Problem to solve —
State only how many lines below include the string "typical".

(Records for the exercise)

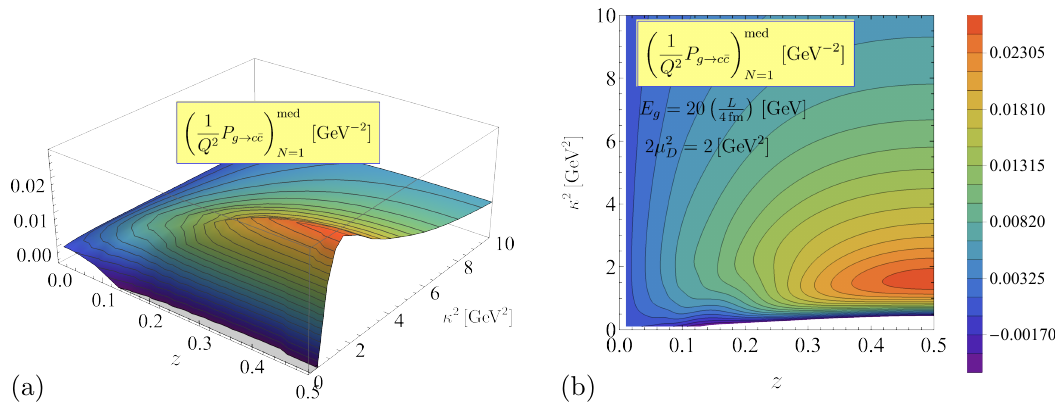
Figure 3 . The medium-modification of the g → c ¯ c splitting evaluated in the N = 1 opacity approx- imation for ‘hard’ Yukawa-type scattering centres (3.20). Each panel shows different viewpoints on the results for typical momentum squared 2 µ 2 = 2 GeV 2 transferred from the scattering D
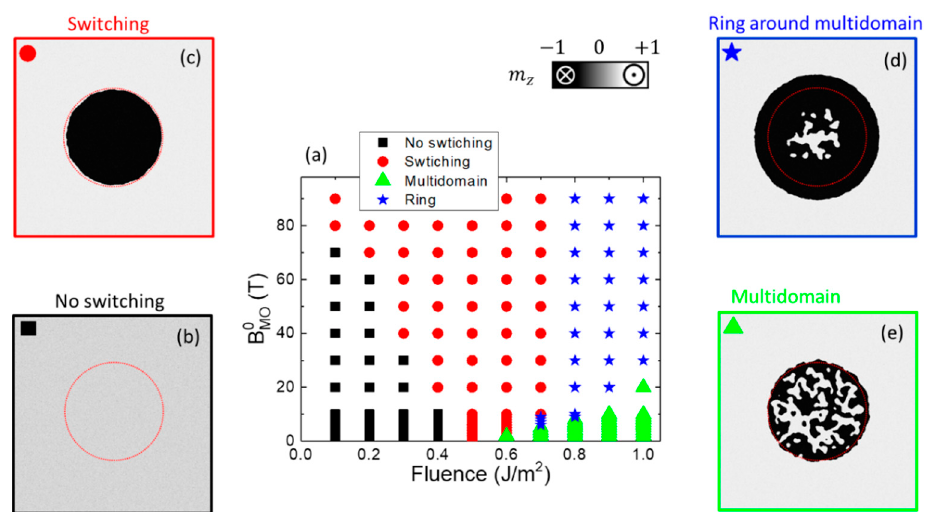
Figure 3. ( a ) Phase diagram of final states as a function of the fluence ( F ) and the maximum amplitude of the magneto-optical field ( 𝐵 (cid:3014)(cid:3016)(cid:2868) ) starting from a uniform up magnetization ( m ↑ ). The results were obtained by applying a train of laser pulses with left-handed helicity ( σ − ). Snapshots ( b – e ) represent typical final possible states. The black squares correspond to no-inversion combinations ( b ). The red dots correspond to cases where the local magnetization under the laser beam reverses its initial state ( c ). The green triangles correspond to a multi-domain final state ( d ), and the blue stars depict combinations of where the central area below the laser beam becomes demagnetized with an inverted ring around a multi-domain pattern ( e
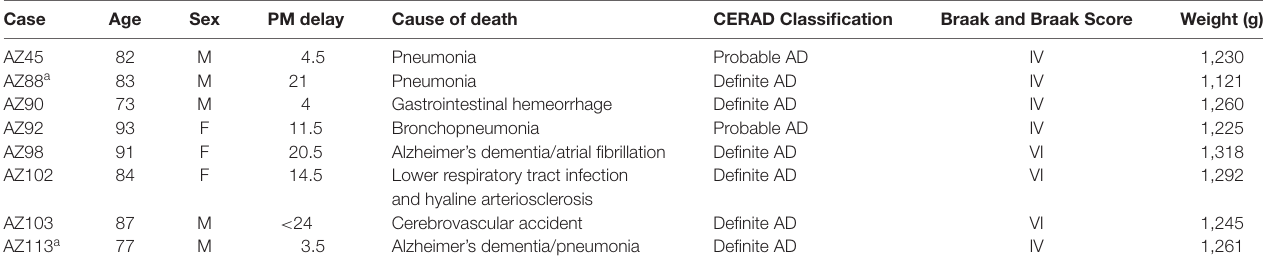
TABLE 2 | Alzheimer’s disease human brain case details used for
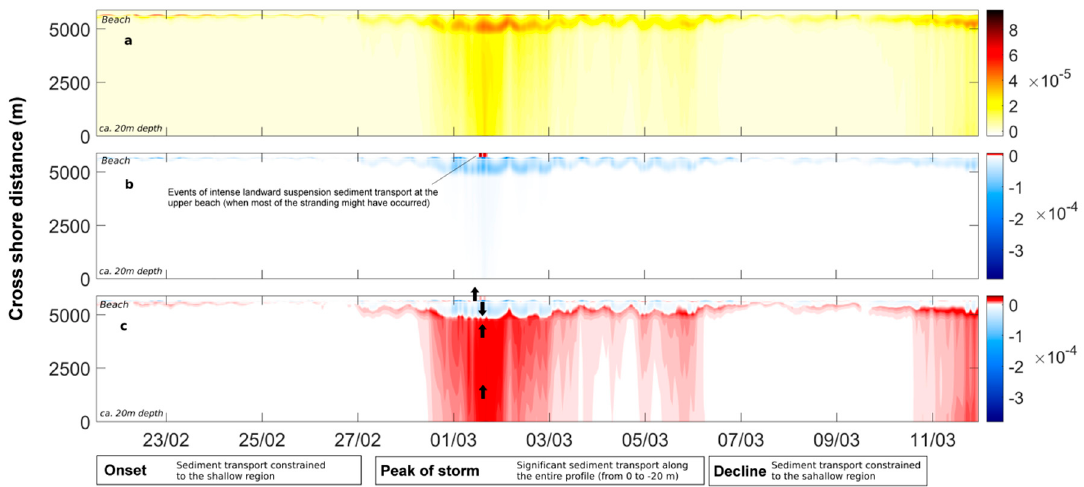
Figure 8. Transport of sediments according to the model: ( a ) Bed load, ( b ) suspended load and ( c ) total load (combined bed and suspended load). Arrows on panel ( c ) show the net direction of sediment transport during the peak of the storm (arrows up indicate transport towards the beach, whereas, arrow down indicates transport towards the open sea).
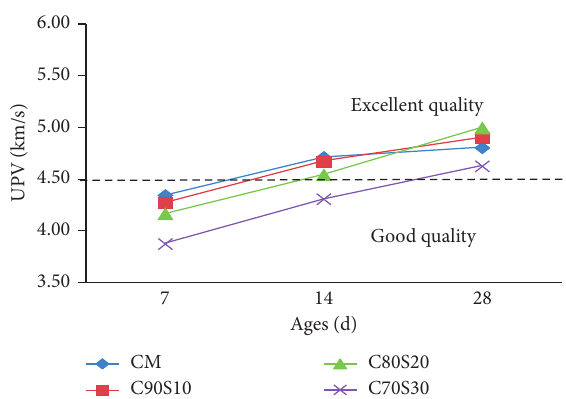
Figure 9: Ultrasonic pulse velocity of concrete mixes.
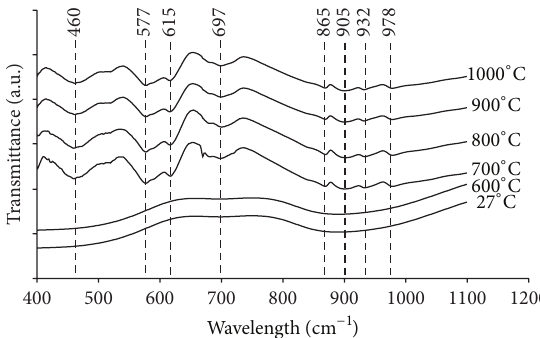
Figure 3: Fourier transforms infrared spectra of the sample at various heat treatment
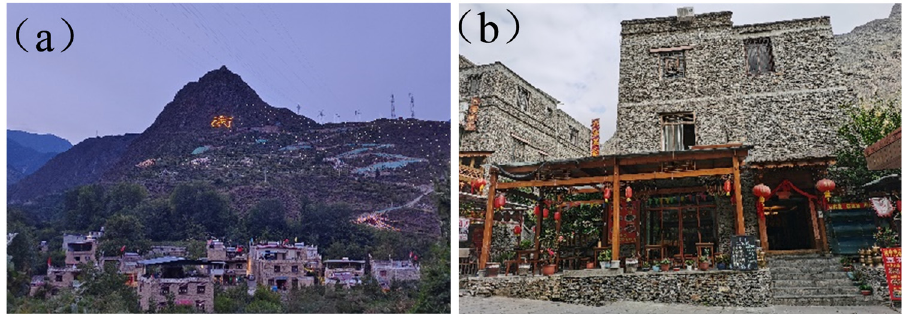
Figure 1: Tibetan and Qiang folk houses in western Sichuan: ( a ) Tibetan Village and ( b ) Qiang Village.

(End Records for the exercise)

Task answer —
2